> _Excerpt_:
--------------------
# PK2 Mars Light



## billoberst (Sep 21, 2011)

I'm still fighting these PK2 E8/9 "A" Units Mars light. I have 4 or 5 of these to add decoders to and all have the 8 pin DCC plug but the mars light still won't cooperate. I've been advised to change out the 3 lead bulb for a 2 lead bulb but unless I can figure out a way to get a signal to the outputs for this bulb nothing will work. I know you guys must be tired of hearing my wailing but somebody must have a fix for this problem. I'm adding NCE Decoder D13SRP. Talk to me!! Thanks Bill


----------



## gunrunnerjohn (Nov 10, 2010)

I'm not sure how we'd get tired of it, this is your first post! 

I suspect our resident DCC expert NIMT will be along shortly, he should be able to help you.


----------



## NIMT (Jan 6, 2011)

Bill you can hook up a dual filament bulb to a decoder, common of the bulb wire to Blue and filament 1 to White and filament 2 to Yellow.
Program: 
F0F to mars and non directional, on with function on, effect phase A
F0R to mars and non directional, on with function on, effect phase B


----------



## billoberst (Sep 21, 2011)

*Mars Light*

Thanks for the info, I'll try that. If you are Wolf lover we have a local Animal Rescue that has 4 Wolves and 3 or 4 1/2 wolves. (S.C. Cares is the name.) Thanks Bill


----------



## billoberst (Sep 21, 2011)

*Question*

Which lead coming from the lamp is common? Are both of the filaments the same wattage rating? Thanks Bill


----------



## NIMT (Jan 6, 2011)
--------------------
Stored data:
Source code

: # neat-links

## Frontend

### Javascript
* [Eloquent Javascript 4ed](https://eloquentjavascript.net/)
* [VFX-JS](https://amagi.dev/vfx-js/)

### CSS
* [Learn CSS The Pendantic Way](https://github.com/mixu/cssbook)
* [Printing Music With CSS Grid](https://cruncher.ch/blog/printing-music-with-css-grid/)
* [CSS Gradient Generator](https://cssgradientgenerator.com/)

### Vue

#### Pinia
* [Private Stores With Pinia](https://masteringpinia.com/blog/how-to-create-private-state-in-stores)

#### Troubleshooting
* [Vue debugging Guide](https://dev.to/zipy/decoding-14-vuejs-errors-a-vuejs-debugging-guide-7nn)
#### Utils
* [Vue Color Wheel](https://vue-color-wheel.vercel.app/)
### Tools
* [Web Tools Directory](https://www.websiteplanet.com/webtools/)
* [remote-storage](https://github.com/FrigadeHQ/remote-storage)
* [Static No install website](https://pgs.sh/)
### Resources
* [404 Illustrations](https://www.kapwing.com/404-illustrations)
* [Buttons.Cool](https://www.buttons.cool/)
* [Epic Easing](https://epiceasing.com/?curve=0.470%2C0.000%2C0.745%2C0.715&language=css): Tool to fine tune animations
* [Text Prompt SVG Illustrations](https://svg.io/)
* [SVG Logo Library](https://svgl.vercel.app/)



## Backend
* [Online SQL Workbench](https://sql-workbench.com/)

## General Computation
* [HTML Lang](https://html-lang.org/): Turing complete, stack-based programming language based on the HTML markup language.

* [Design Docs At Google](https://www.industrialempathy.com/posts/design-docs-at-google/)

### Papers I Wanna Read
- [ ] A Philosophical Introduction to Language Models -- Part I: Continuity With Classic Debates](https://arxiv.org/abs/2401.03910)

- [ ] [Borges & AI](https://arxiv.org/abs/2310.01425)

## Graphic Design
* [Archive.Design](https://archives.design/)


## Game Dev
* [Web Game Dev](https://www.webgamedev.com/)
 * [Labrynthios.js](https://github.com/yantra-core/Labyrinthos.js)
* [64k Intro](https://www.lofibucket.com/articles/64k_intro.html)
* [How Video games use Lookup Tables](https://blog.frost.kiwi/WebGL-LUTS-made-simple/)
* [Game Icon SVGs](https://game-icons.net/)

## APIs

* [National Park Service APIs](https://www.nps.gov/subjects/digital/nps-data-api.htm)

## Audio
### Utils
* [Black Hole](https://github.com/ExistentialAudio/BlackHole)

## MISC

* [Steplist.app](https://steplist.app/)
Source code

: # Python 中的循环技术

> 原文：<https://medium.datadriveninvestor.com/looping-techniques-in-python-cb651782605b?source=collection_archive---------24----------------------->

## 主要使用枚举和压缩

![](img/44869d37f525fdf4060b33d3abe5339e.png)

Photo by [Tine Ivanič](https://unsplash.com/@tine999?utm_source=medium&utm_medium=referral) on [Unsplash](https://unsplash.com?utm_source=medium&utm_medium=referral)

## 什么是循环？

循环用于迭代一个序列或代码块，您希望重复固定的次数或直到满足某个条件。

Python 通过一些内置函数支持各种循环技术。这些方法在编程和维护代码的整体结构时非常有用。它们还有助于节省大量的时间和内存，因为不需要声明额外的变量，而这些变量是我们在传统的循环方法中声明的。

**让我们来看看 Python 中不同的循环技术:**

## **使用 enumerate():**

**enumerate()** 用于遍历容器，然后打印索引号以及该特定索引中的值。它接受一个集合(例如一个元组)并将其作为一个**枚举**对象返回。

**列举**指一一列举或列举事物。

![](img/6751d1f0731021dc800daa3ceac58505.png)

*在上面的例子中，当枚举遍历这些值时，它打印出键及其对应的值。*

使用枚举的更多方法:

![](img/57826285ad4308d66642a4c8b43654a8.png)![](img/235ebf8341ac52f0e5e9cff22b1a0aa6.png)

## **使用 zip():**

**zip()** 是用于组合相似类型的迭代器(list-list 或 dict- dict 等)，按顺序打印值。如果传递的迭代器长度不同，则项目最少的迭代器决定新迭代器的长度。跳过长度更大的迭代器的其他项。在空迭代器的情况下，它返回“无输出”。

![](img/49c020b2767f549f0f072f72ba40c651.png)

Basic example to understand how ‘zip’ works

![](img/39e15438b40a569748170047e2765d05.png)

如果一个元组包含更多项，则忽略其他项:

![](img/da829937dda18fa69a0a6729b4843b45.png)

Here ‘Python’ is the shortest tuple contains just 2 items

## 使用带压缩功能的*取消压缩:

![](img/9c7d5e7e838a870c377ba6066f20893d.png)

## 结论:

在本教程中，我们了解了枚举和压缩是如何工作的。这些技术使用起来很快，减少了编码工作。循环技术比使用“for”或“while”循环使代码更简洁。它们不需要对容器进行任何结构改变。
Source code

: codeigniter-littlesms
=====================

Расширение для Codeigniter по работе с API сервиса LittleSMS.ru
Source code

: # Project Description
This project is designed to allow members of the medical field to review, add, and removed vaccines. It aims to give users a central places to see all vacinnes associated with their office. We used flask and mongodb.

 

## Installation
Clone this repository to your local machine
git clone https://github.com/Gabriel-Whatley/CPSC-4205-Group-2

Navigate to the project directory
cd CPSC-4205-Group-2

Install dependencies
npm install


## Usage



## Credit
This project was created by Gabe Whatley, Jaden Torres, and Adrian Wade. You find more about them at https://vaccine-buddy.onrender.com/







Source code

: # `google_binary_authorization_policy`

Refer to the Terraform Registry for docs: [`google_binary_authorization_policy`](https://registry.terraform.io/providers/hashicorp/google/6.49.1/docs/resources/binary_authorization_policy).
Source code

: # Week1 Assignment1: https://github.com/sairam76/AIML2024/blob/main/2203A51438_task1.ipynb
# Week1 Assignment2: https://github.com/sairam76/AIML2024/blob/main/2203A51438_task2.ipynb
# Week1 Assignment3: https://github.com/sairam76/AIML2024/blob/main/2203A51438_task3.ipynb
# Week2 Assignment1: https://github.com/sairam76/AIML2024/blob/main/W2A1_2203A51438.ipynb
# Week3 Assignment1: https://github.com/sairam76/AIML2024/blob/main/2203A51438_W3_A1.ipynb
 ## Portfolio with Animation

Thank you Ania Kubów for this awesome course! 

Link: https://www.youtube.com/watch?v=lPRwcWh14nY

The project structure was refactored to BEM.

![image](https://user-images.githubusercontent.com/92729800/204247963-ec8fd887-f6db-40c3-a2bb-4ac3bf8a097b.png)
--------------------
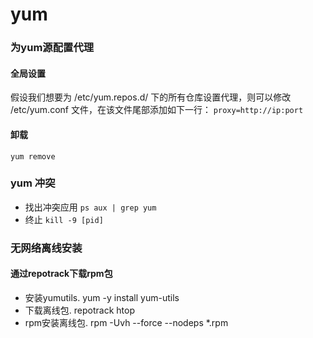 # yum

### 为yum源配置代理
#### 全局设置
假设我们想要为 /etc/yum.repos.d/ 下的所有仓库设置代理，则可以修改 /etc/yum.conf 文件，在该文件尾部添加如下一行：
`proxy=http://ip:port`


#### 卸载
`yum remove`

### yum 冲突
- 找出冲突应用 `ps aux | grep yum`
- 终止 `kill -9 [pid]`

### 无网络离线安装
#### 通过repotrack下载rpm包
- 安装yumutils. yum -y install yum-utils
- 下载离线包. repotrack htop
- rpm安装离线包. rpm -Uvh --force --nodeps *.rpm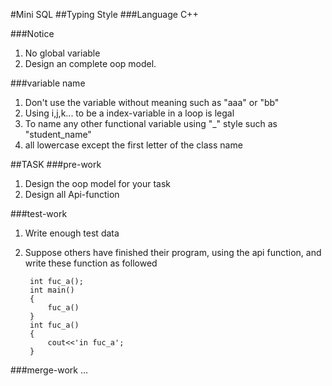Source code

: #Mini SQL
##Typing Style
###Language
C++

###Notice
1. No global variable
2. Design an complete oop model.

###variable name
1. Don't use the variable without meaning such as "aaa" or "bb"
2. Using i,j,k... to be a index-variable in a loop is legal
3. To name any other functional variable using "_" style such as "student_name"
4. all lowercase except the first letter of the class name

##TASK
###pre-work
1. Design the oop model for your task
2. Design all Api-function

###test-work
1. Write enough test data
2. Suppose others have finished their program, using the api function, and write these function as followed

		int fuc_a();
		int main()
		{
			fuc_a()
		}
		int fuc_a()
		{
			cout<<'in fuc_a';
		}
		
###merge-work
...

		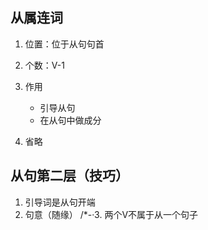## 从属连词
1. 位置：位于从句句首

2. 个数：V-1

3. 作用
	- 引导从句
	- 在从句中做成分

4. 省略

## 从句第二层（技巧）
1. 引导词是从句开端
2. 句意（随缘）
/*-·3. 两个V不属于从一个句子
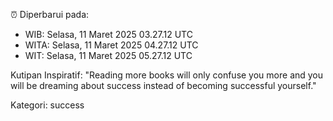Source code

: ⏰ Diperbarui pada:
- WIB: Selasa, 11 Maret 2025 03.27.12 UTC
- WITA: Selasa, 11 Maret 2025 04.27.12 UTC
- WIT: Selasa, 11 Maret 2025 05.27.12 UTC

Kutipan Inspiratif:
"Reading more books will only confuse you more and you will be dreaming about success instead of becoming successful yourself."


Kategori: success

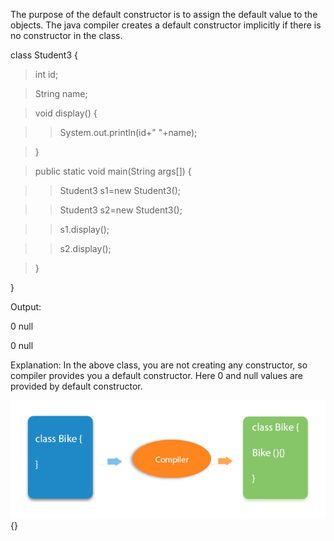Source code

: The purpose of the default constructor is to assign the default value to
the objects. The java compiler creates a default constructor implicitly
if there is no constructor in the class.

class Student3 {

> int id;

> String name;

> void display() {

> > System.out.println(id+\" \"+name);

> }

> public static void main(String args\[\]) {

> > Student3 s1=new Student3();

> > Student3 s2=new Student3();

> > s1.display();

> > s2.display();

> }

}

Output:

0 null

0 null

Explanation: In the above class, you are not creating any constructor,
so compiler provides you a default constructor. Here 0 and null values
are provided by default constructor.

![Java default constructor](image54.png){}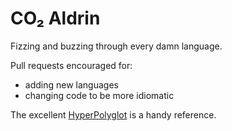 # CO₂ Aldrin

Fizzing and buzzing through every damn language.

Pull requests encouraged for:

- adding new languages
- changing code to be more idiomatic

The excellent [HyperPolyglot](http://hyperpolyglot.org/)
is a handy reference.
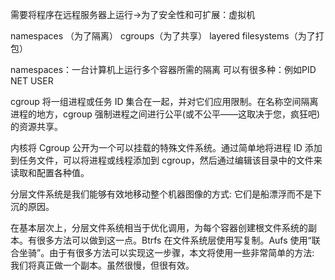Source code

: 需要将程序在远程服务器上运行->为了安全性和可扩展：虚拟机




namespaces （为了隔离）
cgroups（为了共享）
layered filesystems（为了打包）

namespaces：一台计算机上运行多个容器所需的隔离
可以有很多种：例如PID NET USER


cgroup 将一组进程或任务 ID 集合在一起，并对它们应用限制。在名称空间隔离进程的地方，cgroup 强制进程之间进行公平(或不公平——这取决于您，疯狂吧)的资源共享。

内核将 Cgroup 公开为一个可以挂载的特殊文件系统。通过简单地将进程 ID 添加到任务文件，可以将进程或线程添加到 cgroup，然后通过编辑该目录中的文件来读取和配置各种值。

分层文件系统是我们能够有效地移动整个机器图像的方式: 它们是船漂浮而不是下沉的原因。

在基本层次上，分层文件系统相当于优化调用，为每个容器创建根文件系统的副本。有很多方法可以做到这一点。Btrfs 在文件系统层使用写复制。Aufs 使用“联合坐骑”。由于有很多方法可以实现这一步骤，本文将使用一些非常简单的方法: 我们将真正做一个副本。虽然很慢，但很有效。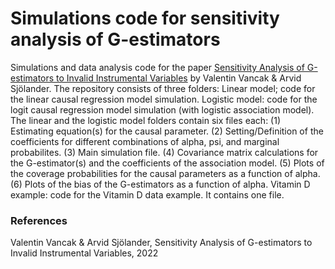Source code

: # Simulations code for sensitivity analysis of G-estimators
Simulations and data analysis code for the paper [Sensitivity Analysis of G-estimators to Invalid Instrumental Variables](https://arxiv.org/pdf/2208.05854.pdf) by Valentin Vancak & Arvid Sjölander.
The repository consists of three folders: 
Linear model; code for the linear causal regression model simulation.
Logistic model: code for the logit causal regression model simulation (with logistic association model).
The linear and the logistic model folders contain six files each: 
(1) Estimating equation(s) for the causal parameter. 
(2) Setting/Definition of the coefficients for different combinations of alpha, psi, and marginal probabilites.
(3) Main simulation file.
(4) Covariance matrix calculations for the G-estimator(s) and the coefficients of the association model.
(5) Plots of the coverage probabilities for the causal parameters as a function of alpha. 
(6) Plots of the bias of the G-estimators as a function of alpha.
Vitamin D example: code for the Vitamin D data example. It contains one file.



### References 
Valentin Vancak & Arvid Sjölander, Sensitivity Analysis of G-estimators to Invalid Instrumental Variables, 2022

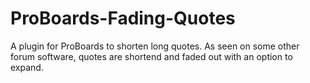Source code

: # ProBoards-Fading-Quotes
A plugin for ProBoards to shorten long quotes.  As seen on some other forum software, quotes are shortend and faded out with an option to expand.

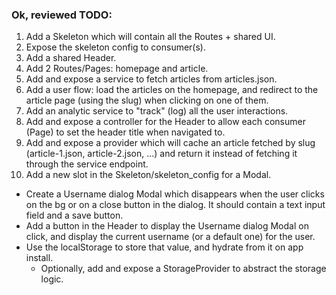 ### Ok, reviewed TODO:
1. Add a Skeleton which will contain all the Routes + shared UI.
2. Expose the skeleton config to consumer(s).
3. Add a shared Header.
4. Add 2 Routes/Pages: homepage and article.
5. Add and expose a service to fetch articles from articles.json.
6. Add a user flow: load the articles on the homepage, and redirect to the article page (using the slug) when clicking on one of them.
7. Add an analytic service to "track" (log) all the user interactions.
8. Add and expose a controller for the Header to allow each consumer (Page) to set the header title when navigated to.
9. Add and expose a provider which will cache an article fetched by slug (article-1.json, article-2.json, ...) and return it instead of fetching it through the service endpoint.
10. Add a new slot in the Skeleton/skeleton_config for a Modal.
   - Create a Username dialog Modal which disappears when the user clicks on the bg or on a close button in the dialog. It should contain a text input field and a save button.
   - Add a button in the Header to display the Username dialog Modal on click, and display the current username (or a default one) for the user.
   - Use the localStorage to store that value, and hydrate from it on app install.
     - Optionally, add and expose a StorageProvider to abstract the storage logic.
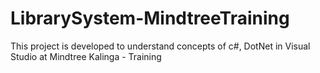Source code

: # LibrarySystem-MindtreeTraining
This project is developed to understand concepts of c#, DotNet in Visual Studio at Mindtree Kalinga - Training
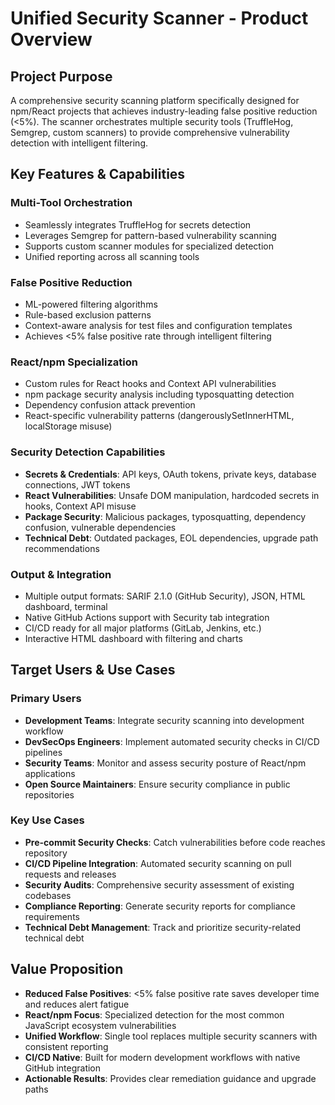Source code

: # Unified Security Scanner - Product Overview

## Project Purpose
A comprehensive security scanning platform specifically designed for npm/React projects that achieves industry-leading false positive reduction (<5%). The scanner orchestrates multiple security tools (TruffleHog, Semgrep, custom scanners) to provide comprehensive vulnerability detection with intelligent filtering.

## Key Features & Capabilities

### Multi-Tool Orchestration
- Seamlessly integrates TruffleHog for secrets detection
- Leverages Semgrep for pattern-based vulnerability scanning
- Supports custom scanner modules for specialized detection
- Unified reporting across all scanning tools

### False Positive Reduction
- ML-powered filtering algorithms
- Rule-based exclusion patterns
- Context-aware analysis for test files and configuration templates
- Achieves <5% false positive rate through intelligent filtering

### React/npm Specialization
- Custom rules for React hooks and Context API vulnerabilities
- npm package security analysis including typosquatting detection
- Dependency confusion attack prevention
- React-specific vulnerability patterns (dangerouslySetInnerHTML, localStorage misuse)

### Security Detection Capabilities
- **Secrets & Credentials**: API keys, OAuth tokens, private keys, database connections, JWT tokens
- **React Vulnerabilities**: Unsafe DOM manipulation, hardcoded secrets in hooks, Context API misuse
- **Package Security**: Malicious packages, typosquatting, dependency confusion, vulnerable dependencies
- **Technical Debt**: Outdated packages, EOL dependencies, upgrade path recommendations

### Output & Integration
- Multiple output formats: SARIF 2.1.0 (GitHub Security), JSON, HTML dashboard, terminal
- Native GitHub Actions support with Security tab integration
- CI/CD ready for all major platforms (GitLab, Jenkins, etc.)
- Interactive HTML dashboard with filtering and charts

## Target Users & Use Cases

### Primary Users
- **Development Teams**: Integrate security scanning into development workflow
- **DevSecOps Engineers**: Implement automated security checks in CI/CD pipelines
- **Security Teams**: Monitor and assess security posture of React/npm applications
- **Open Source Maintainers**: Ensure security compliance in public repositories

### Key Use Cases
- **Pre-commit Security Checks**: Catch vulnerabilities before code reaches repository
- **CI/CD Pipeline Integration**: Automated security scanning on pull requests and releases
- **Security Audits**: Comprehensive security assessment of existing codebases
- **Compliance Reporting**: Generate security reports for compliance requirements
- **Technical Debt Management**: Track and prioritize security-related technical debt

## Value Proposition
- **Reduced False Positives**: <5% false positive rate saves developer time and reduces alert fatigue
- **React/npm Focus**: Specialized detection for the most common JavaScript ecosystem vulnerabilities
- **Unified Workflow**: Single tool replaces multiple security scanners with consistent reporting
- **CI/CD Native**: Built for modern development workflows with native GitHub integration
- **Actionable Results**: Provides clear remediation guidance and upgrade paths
--------------------
> _Work task 1_:
In the Mars light thread, rewrite the paragraph that starts "I'm still fighting these PK2" as a short list that keeps its main facts.
> _Work task 2_:
Write the next part of the Mars light thread, starting right after its last line.

> _Expected output 1_:
- Bill is still struggling with the Mars light on PK2 E8/9 "A" units.
- He has 4 or 5 of these units to fit with decoders. All have the 8-pin DCC plug, but the Mars light still won't work.
- He was advised to swap the 3-lead bulb for a 2-lead bulb, but that won't help unless he can get a signal to the outputs for this bulb.
- The decoder he is adding is the NCE D13SRP.
- He asks anyone with a fix to reply.

> _Expected output 2_:
Bill,
Not only am I a wolf lover, I'm a wolf owner! Vixen is a rescue that came to us this spring, and now she a permanent resident, she's my avatar on the right.
If you go here you can see more pictures of her!
Thanks for the heads up on the Wolves link here for anyone else that wants to check them out!
I'm not sure which lead is the common without seeing it. I do believe that they are the same wattage. you can test with track voltage, you will get Bright, common to lead A , Bright common to lead B, Dim lead A to lead B. 
I didn't ask but if there is two lights in the front, standard headlight and mars light? If there is 2 then hook the mars light up to the green and violet and the standard light to the white.


----------



## billoberst (Sep 21, 2011)

Well we're in the same boat with Pit Bully's. Down here (Pawleys Island SC) we have way too many useless gangsta bully owners that never have dogs fixed and don't care for the puppies when they inevitably come. We have 4 shelter dogs and it's a handful taking care of them. But on the other hand the rewards are many. I'm retired so it fills my day. Bill


----------



## gc53dfgc (Apr 13, 2010)

The common wire in all DCC decoders is the Blue wire regardless with the yellow and white for forward and reverse. The average amperage is around .5 per output. Light bulbs do not normally have a wattage for trains as that is simply how much power it uses an hour so it is not important for trains. Hope that helps a little bit.


----------



## NIMT (Jan 6, 2011)

GC,
You need to read the posts a little better!
He wanted the common of the light BULB not the decoder.
And yes there is a common on a 3 wire 2 filament bulb!
Light bulbs (yes even little tiny ones) do have a wattage rating , it's just not that common to refer to it!


----------



## gc53dfgc (Apr 13, 2010)

okay, sorry. I did not have time to read it all the wya through and apoligize for that, just trying to help real quick. Can you give me a link to where I can get me some of these three wired 2 filament bulbs? I have never come across one at my local hobby shop or online. Should have stated that the wattage is very seldomly used in all of the small hobby bulbs because there is no need to and no current equipment actually gives a wattage rating max unlike a light fixture in your house.


----------



## NIMT (Jan 6, 2011)

It all good! I was just razzing you!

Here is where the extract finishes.